The two bodies are at loggerheads over several issues including the dismissal by the airline of two pilots, pay rates for the heavier ATR-72 aircraft the company has purchased, crew rostering, loss of pilots, the renewal of the airline’s fleet renewal, among other things.
The LIALPA yesterday denied making any suggestions that it threatened industrial action so as to disrupt regional travel come next week.
“No industrial action has been planned or suggested at this moment by LILAPA, contrary to what LIAT has suggested,” Chairman of LIALPA, Patterson Thompson told THE VOICE Friday.
His denial was in response to a statement by LIAT that this was a tactic employed by the pilots association usually before a holiday.
LIALPA last week highlighted the core of the issues causing industrial problems in the airline. LIAT says that LIALPA’s statement was “highly suggestive of the threat of industrial action”.

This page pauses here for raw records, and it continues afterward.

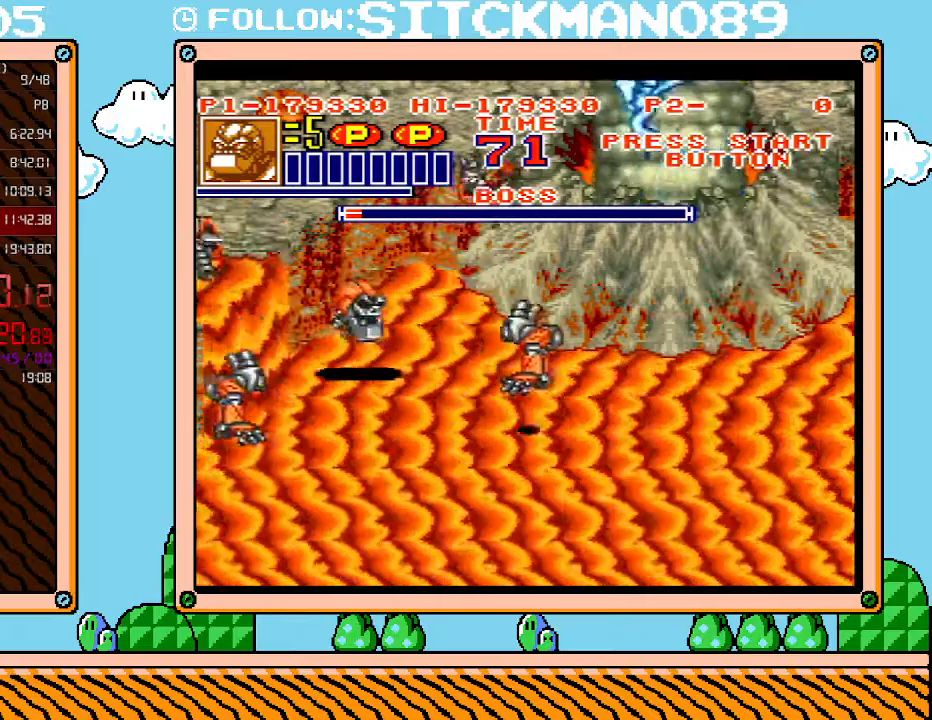
{"buttons": ["DPAD_RIGHT"], "events": []}
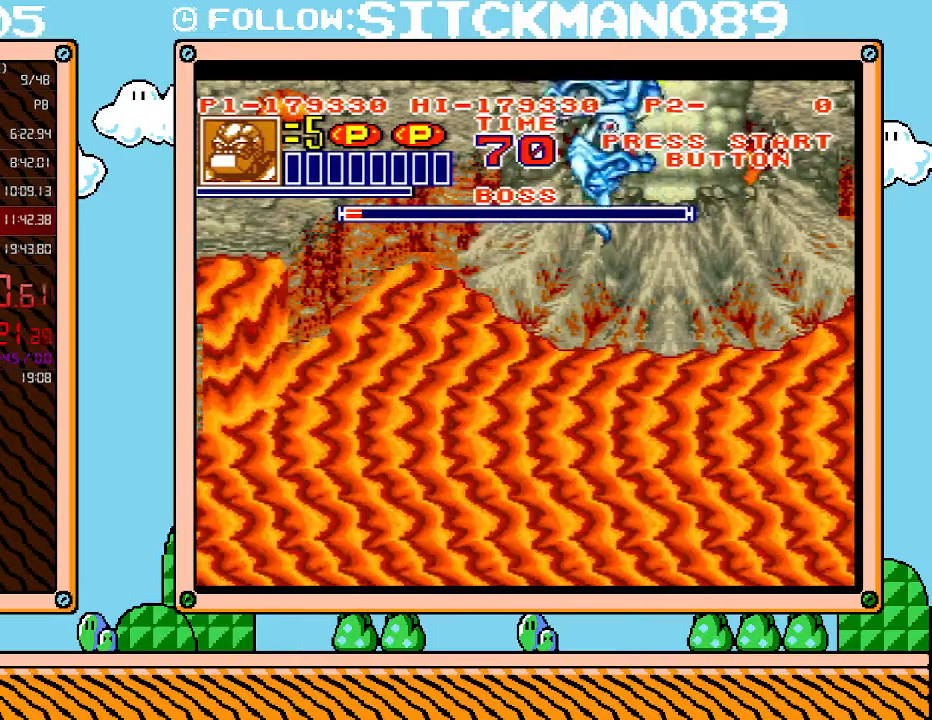
{"buttons": ["DPAD_RIGHT"], "events": []}
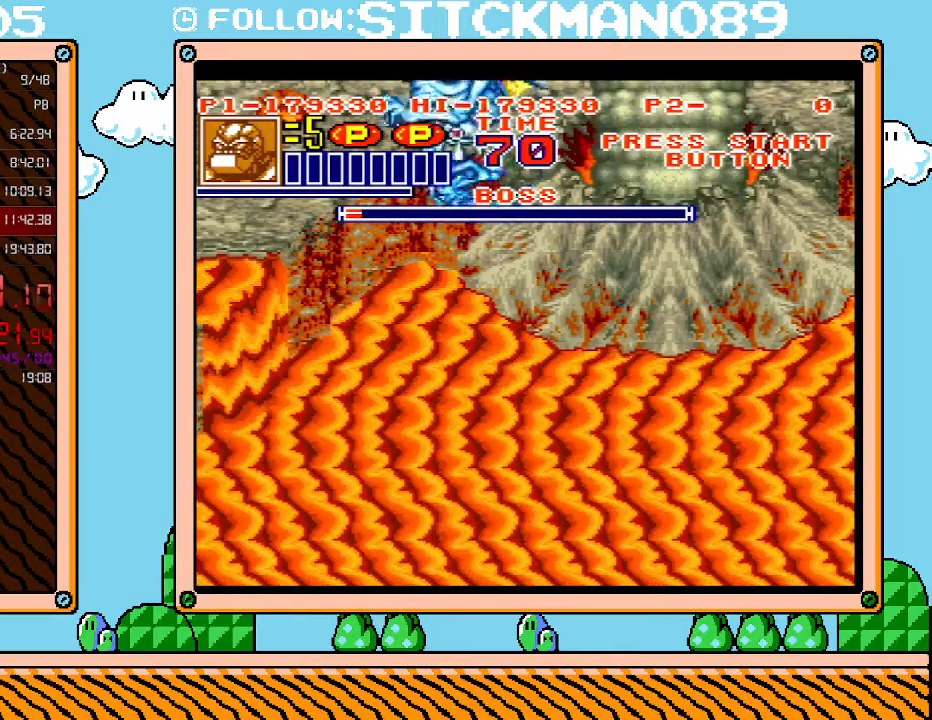
{"buttons": ["DPAD_RIGHT"], "events": []}
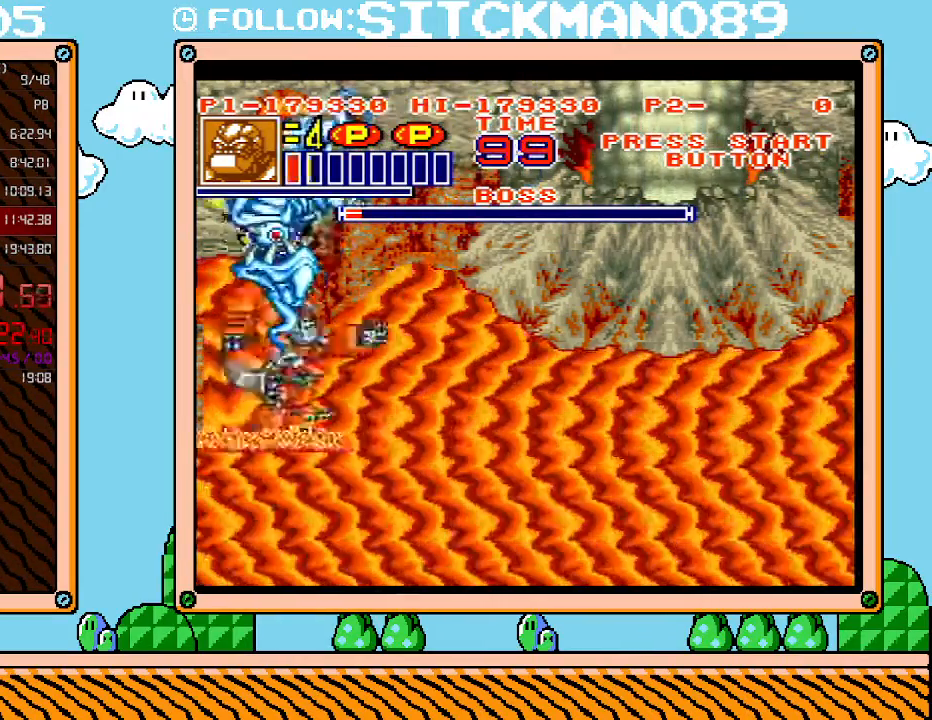
{"buttons": ["DPAD_RIGHT"], "events": []}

“Threatening industrial action shortly before a public holiday, in this case, , the Easter period, is a common, often repeated and cynical tactic employed by LIALPA to exploit the fears of the travelling public,” LIAT statement read in part.
However, Thompson said that if there is any instability in the region’s travel market at the moment then LIAT is the one to be blamed.

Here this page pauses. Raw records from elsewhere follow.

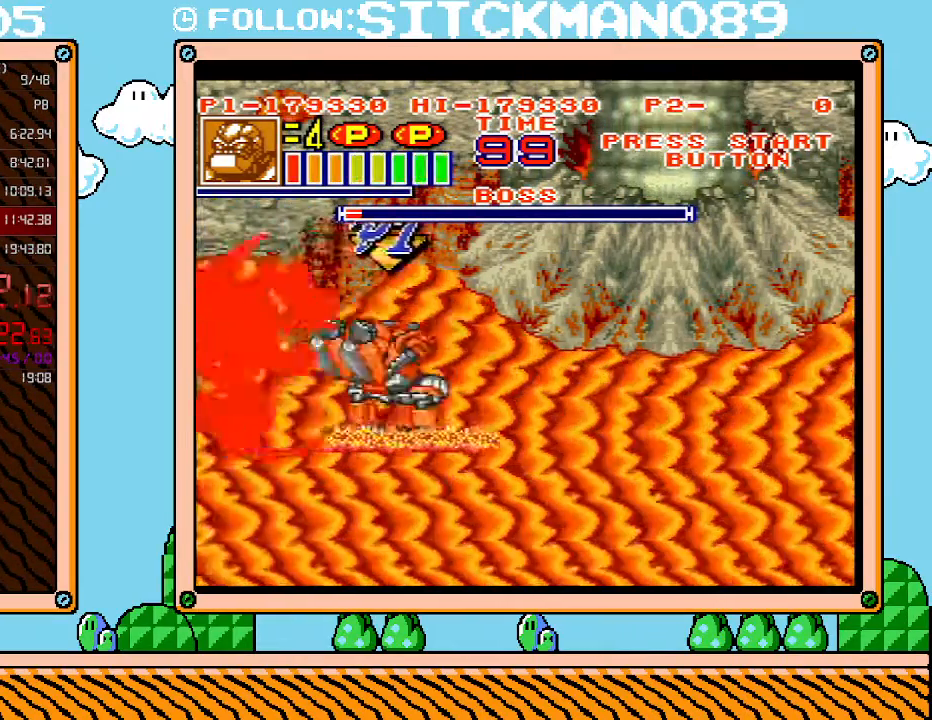
{"buttons": ["L1"], "events": [[17, "DPAD_RIGHT", "up"], [17, "R1", "down"], [383, "R1", "up"], [483, "L1", "down"]]}
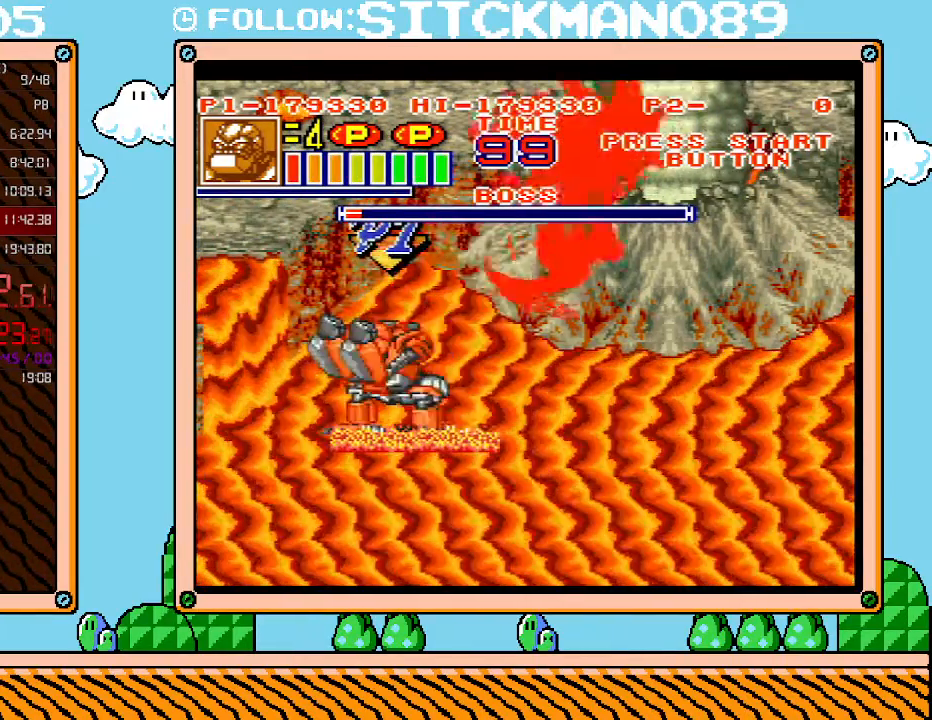
{"buttons": ["L1"], "events": []}
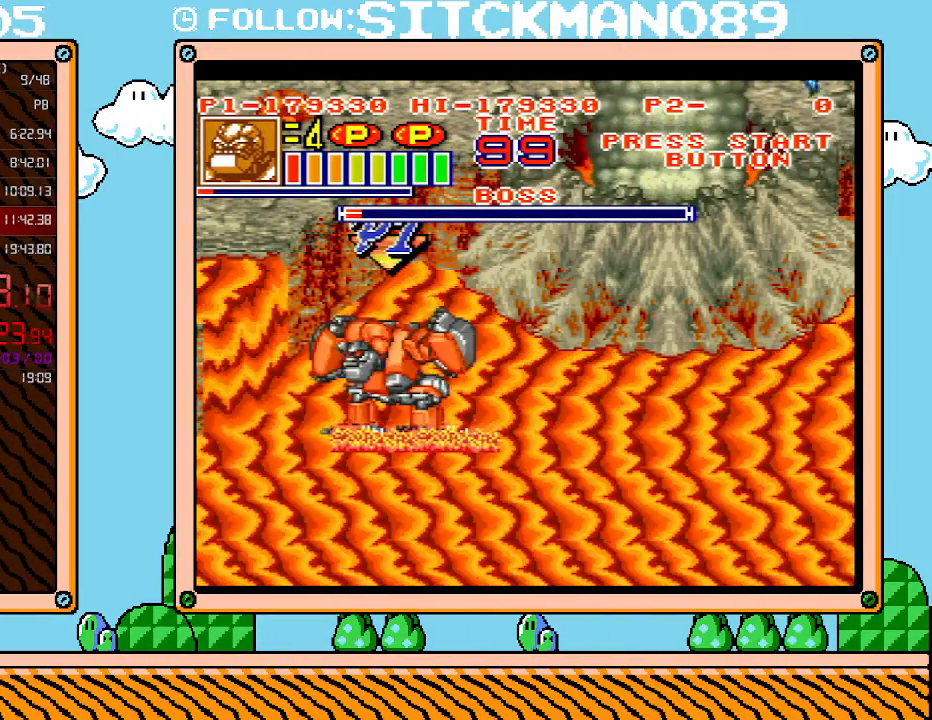
{"buttons": ["L1"], "events": []}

“If anyone has placed any instability in the market it is LIAT,” Thompson said, referring to the statement by LIAT.
“The statement we released did not in any way threaten any industrial action as noted by LIAT,” Thompson added.
The uncertainty of industrial action by the airline’s pilots and the likely disruption in air travel that could follow are already causing anxiety across the region among the travelling public and businesses that depend on the airline for their survival.
The situation is even grimmer should industrial action take place, noted the airline’s Chief Executive Officer, David Evans.
“…Unless we can reach a common understanding of LIAT’s current circumstances, LIAT’s future looks bleak. We will do everything we can to minimize industrial action over the Easter period, for the sake of the travelling public. If, however, there is significant disruption, the resulting financial crunch would mean that salary payments would be further delayed, and the airline would be unable to meet the demands of its creditors. Such a situation would put LIAT in a position of no return, leading to a shutdown of the airline. This would be catastrophic for the entire region and its economies and the jobs and livelihoods of thousands of people,” Evans said.
Monday will be a crucial day for both LIAT and LIALPA as both sides are scheduled to meet for talks in an attempt to once again reach an amicable settlement in resolving their industrial problems.
A major sticking point in the discussions is the description given to a fund that was set up as was agreed by the two parties in their collective agreement. Thompson says that the contract LIALPA has with LIAT speaks of a Provident Fund and not a Pension Fund, which is the name LIAT chooses to use in its description of the fund.
“Our contract speaks to a Provident Fund and not a Pension Fund. This point is further reinforced in the Inniss Arbitration where it states that “in the interim the Company shall maintain a provident fund into which it shall pay the sum of…” Thompson said, adding that his association had not given permission for pension deductions.
LIAT however is saying that deductions from the fund are neither illegal nor unauthorized, and that the courts held that in the management of the (pension) fund it was acting in the best interest of its employees.